### WHAT YOU NEED TO DO
The string "elbow" appears in some lines of the data. Report how many, with no other words.
▬▬▬
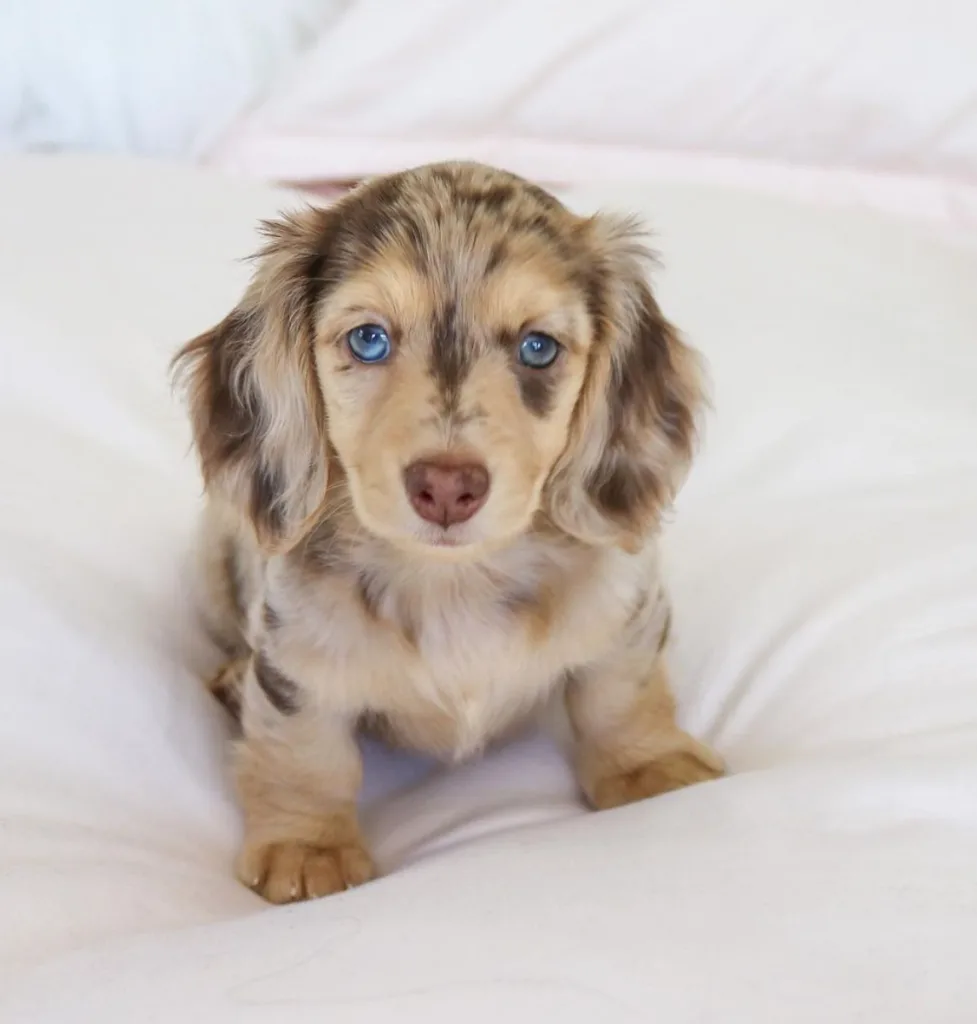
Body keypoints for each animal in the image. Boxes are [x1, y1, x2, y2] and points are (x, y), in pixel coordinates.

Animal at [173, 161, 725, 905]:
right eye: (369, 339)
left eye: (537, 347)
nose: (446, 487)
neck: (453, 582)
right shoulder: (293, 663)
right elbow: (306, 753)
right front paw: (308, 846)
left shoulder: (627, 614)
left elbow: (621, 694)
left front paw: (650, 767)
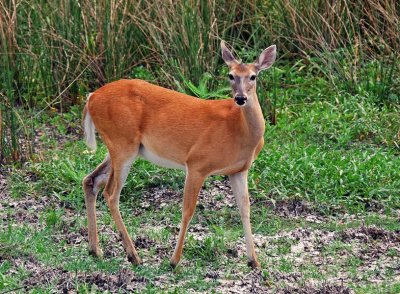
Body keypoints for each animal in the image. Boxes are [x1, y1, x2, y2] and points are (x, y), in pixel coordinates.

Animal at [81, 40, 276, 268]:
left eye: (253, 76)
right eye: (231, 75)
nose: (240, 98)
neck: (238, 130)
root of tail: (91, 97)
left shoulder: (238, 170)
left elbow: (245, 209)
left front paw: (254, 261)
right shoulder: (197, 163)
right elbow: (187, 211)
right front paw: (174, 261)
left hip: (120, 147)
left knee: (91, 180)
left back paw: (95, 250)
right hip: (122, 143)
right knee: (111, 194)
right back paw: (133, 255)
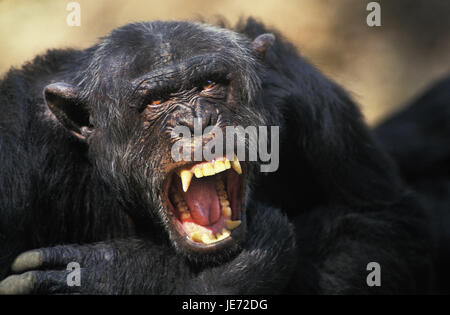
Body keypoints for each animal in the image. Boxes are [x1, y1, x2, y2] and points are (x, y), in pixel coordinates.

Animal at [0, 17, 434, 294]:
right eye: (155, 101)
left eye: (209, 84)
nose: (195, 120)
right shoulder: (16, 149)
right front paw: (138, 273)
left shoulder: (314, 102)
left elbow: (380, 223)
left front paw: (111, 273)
▬▬▬
### RESPONSE TO THE TASK
5